De huisartsenpost wordt gebeld door een vrouw die druk voelt op haar borst. Het is mogelijk dat dit te maken heeft met haar hart. Er wordt haar gevraagd of er nog iemand aanwezig is en het blijkt dat haar 16 jarige zoon bij haar in huis is en bij haar blijft.
Terwijl de huisartsenpost een ambulance stuurt richting hun huis overlegt Peter van het Crisis Interventie Team met een andere collega van de huisartsenpost over de zorgelijke situatie omtrent de jongen. Er is een reële kans dat de moeder in het ziekenhuis moet blijven en dan blijft de 16 jarige jongen alleen achter.
Peter besluit de jongen te bellen. Hij krijgt een rustige jongen aan de telefoon die zich niet echt druk lijkt te maken. De jongen geeft aan dat zijn familie ver weg woont en dat hij geen kennissen in de buurt heeft. Hij laat ook weten zich zorgen te maken om zijn moeder, maar dat met hem alles goed gaat. Peter probeert hem duidelijk te maken, zonder hem te laten schrikken, dat het wellicht slim is om na te denken over “wat als..”.
Stel dat zijn moeder een nacht in het ziekenhuis moet blijven, waar gaat hij dan slapen? Blijf hij dan alleen thuis?
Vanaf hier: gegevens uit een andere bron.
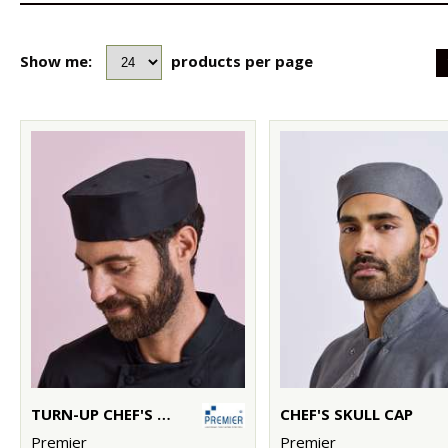
Show me:
products per page
TURN-UP CHEF'S HAT
CHEF'S SKULL CAP
Premier
Premier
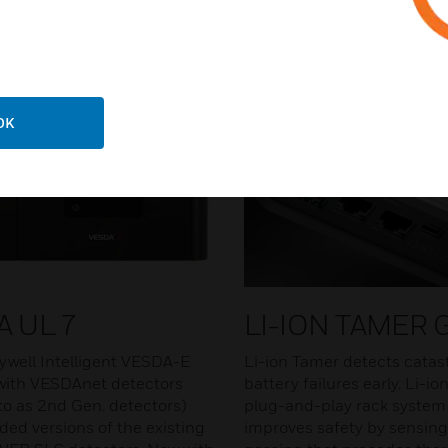
OK
A UL 7
LI-ION TAMER​
well Intelligent VESDA-E
Li-ion Tamer detects catas
with VESDAnet detectors
battery failures early. Li-io
 to as 2nd Gen. detectors)
plug-and-play rack system
ded versions of the existing
improves safety by sensing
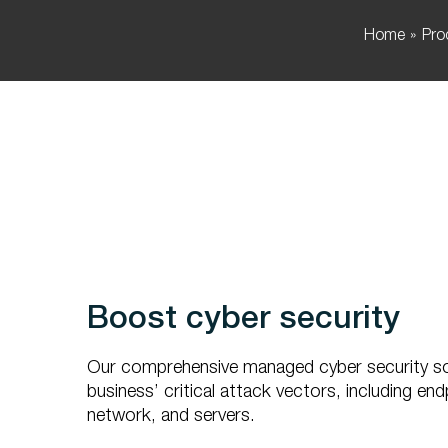
Home
Pro
Boost cyber security
Our comprehensive managed cyber security so
business’ critical attack vectors, including end
network, and servers.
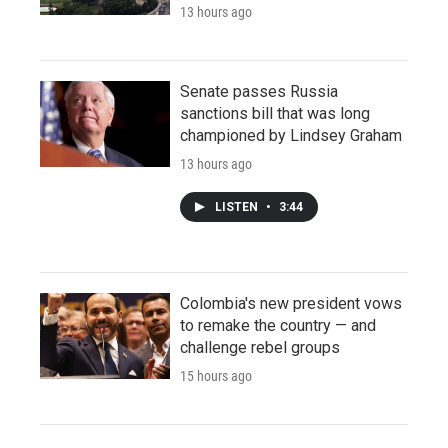
13 hours ago
Senate passes Russia
sanctions bill that was long
championed by Lindsey Graham
13 hours ago
LISTEN
•
3:44
Colombia's new president vows
to remake the country — and
challenge rebel groups
15 hours ago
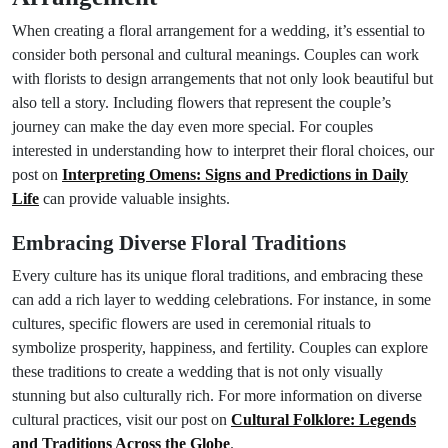
When creating a floral arrangement for a wedding, it’s essential to
consider both personal and cultural meanings. Couples can work
with florists to design arrangements that not only look beautiful but
also tell a story. Including flowers that represent the couple’s
journey can make the day even more special. For couples
interested in understanding how to interpret their floral choices, our
post on
Interpreting Omens: Signs and Predictions in Daily
Life
can provide valuable insights.
Embracing Diverse Floral Traditions
Every culture has its unique floral traditions, and embracing these
can add a rich layer to wedding celebrations. For instance, in some
cultures, specific flowers are used in ceremonial rituals to
symbolize prosperity, happiness, and fertility. Couples can explore
these traditions to create a wedding that is not only visually
stunning but also culturally rich. For more information on diverse
cultural practices, visit our post on
Cultural Folklore: Legends
and Traditions Across the Globe
.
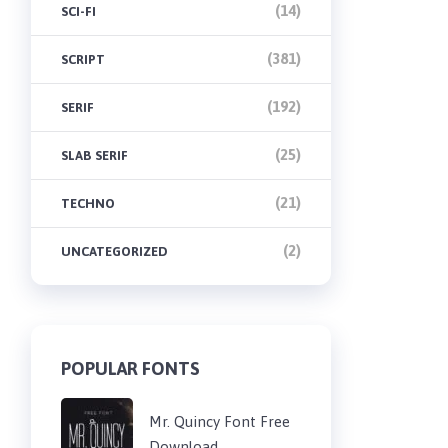
(14)
SCI-FI
(381)
SCRIPT
(192)
SERIF
(25)
SLAB SERIF
(21)
TECHNO
(2)
UNCATEGORIZED
POPULAR FONTS
Mr. Quincy Font Free
Download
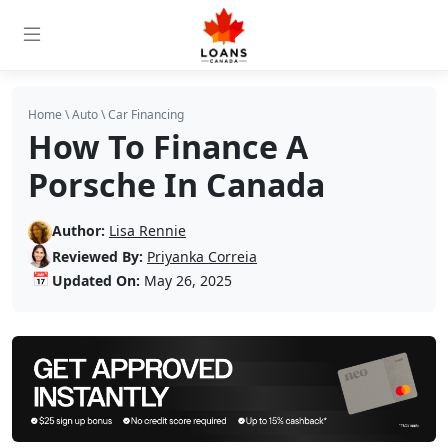
Home
\
Auto
\
Car Financing
How To Finance A
Porsche In Canada
Author:
Lisa Rennie
Reviewed By:
Priyanka Correia
📅
Updated On:
May 26, 2025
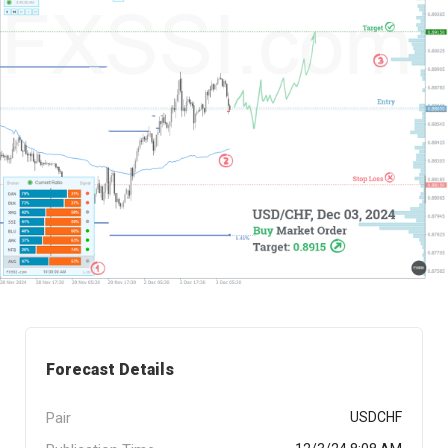
Forecast Details
Pair
USDCHF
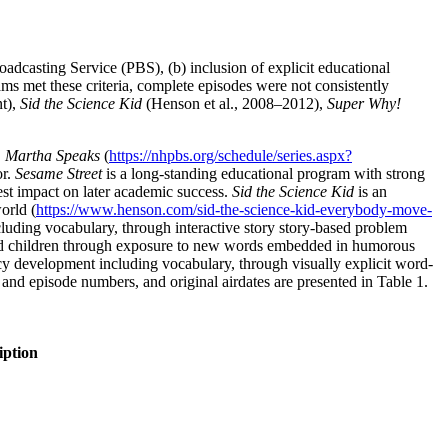
roadcasting Service (PBS), (b) inclusion of explicit educational
ams met these criteria, complete episodes were not consistently
t),
Sid the Science Kid
(Henson et al., 2008–2012),
Super Why!
,
Martha Speaks
(
https://nhpbs.org/schedule/series.aspx?
or.
Sesame Street
is a long-standing educational program with strong
gest impact on later academic success.
Sid the Science Kid
is an
orld (
https://www.henson.com/sid-the-science-kid-everybody-move-
ncluding vocabulary, through interactive story story-based problem
ld children through exposure to new words embedded in humorous
racy development including vocabulary, through visually explicit word-
and episode numbers, and original airdates are presented in Table 1.
iption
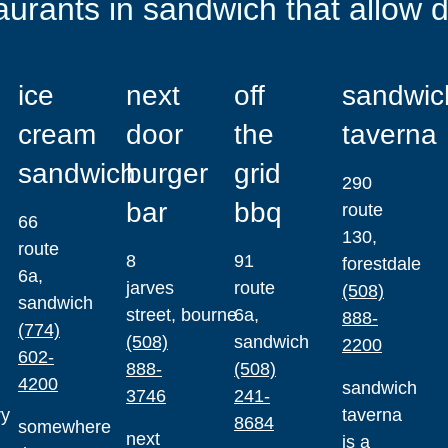
aurants in sandwich that allow 
ice
next
off
sandwic
cream
door
the
taverna
sandwich
burger
grid
290
bar
bbq
route
66
130,
route
8
91
forestdale
6a,
jarves
route
(508)
sandwich
street, bourne
6a,
888-
(774)
(508)
sandwich
2200
602-
888-
(508)
4200
sandwich
3746
241-
ry
taverna
8684
somewhere
next
is a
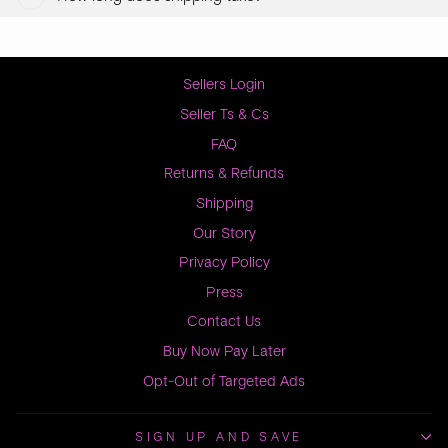
Sellers Login
Seller Ts & Cs
FAQ
Returns & Refunds
Shipping
Our Story
Privacy Policy
Press
Contact Us
Buy Now Pay Later
Opt-Out of Targeted Ads
SIGN UP AND SAVE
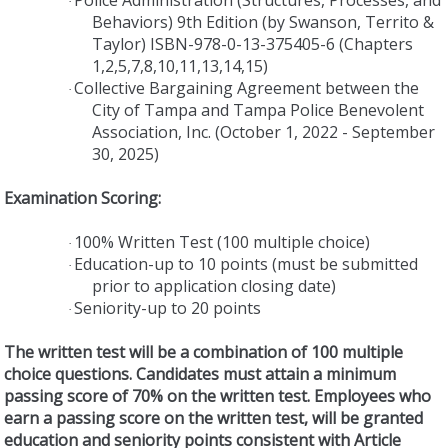
·
Behaviors) 9th Edition (by Swanson, Territo &
Taylor) ISBN-978-0-13-375405-6 (Chapters
1,2,5,7,8,10,11,13,14,15)
Collective Bargaining Agreement between the
·
City of Tampa and Tampa Police Benevolent
Association, Inc. (October 1, 2022 - September
30, 2025)
Examination Scoring:
100% Written Test (100 multiple choice)
·
Education-up to 10 points
(must be submitted
·
prior to application closing date)
Seniority-up to 20 points
·
The written test will be a combination of 100 multiple
choice questions. Candidates must attain a minimum
passing score of 70% on the written test. Employees who
earn a passing score on the written test, will be granted
education and seniority points consistent with Article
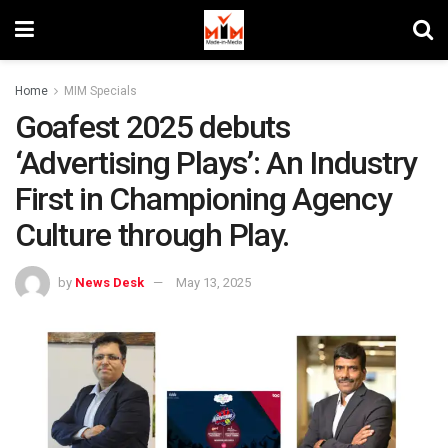
Home
MIM Specials
Goafest 2025 debuts
‘Advertising Plays’: An Industry
First in Championing Agency
Culture through Play.
by
News Desk
May 13, 2025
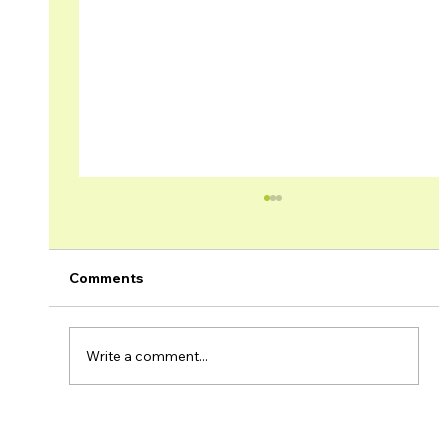
Comments
Write a comment...
Brage Field & Yme Field Production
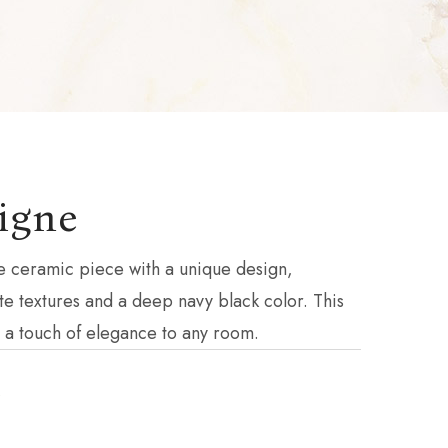
igne
e ceramic piece with a unique design,
cate textures and a deep navy black color. This
g a touch of elegance to any room.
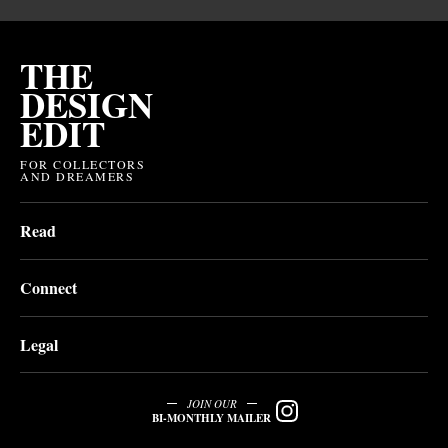
THE
DESIGN
EDIT
FOR COLLECTORS
AND DREAMERS
Read
Connect
Legal
JOIN OUR
BI-MONTHLY MAILER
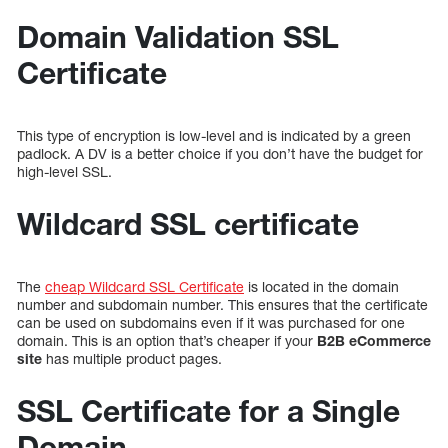
Domain Validation SSL
Certificate
This type of encryption is low-level and is indicated by a green
padlock. A DV is a better choice if you don’t have the budget for
high-level SSL.
Wildcard SSL certificate
The
cheap Wildcard SSL Certificate
is located in the domain
number and subdomain number. This ensures that the certificate
can be used on subdomains even if it was purchased for one
domain. This is an option that’s cheaper if your
B2B eCommerce
site
has multiple product pages.
SSL Certificate for a Single
Domain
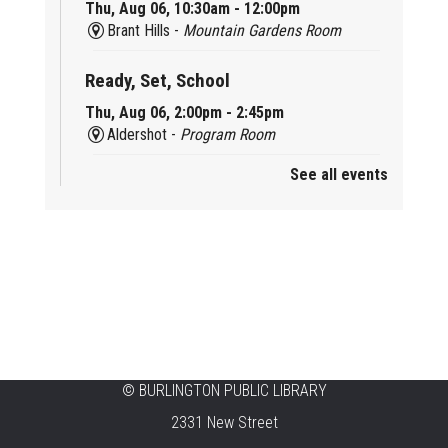
Thu, Aug 06, 10:30am - 12:00pm
Brant Hills -
Mountain Gardens Room
Ready, Set, School
Thu, Aug 06, 2:00pm - 2:45pm
Aldershot -
Program Room
See all events
Mother Goose & Baby Play and Chat
Thu, Aug 06, 2:00pm - 4:00pm
New Appleby -
Program Room
Ready, Set, School
Thu, Aug 06, 2:00pm - 2:45pm
Tansley Woods -
Program Room
STEAM Time
©
BURLINGTON PUBLIC LIBRARY
2331 New Street
Thu, Aug 06, 6:30pm - 7:30pm
New Appleby -
Program Room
De jongen geeft uiteindelijk aan dat ze redelijk goed contact hebben met de buren. Ondertussen blijkt dat de moeder inderdaad opgenomen moet worden in het ziekenhuis. Omdat het nog niet bekend is of de moeder ook moet blijven wordt er op voorhand een plan opgesteld hoe de jongen de komende dagen moet doorkomen. Vragen die daarbij gesteld worden in zo’n geval zijn:
> Bij wie kan je eventueel terecht?
> Kunnen de buren iets voor je betekenen?
> Hoe is je zelfredzaamheid?
> Kun je zelf koken?
> Kun je wassen?
Na enige tijd blijkt dat de moeder niet in het ziekenhuis hoeft te blijven en is de zaak afgedaan. De jongen kan thuis op zijn moeder wachten en hoeft niet meer opgevangen te worden. De moeder bleek gelukkig ook in orde te zijn. Eind goed al goed!